* Data provided *
=== Begin Enclosure ===
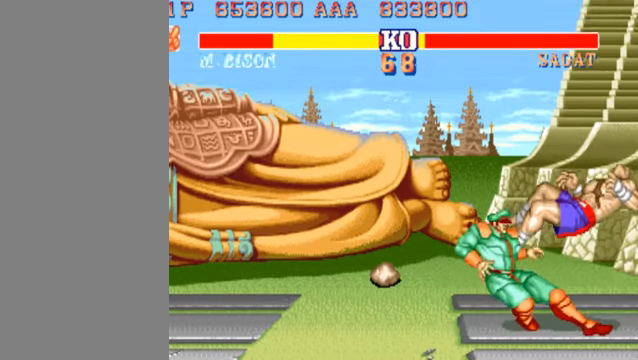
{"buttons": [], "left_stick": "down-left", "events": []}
=== End Enclosure ===
=== Begin Enclosure ===
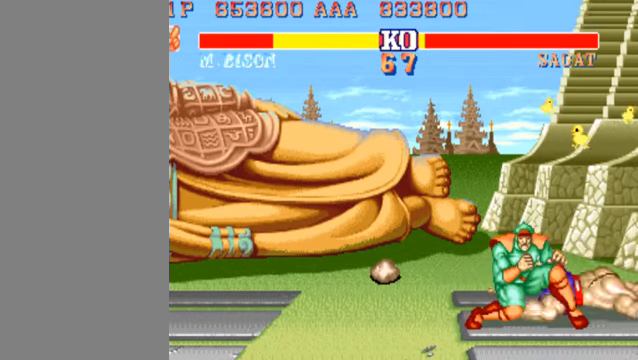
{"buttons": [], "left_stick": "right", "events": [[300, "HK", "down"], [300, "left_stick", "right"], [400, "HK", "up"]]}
=== End Enclosure ===
=== Begin Enclosure ===
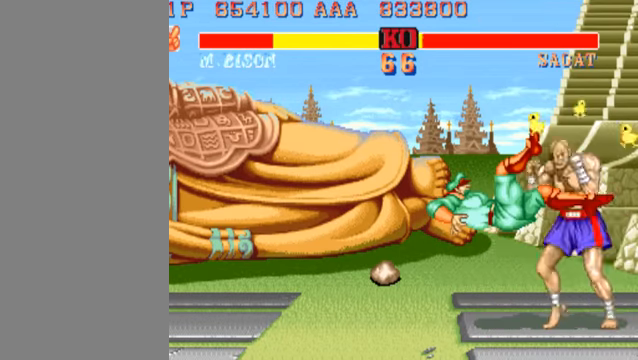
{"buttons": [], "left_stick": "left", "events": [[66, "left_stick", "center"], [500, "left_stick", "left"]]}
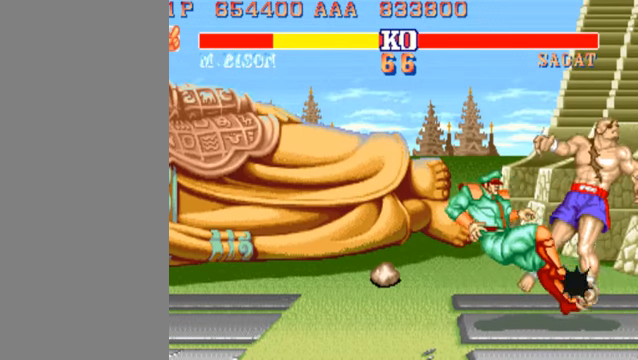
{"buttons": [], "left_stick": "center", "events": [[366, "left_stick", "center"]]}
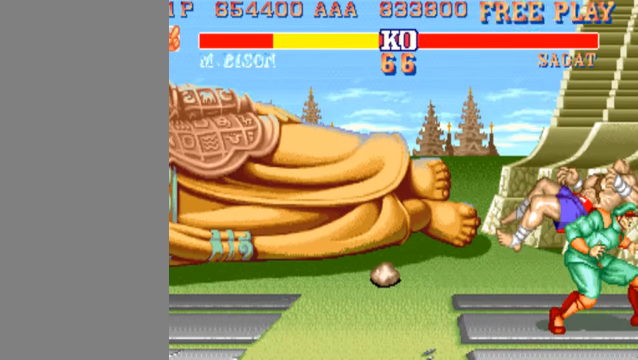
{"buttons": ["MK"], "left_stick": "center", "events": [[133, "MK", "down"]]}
=== End Enclosure ===
* Problem to work on *
I need each line from the listing where the word "center" occurs.

* Answer for this exercise *
{"buttons": [], "left_stick": "left", "events": [[66, "left_stick", "center"], [500, "left_stick", "left"]]}
{"buttons": [], "left_stick": "center", "events": [[366, "left_stick", "center"]]}
{"buttons": ["MK"], "left_stick": "center", "events": [[133, "MK", "down"]]}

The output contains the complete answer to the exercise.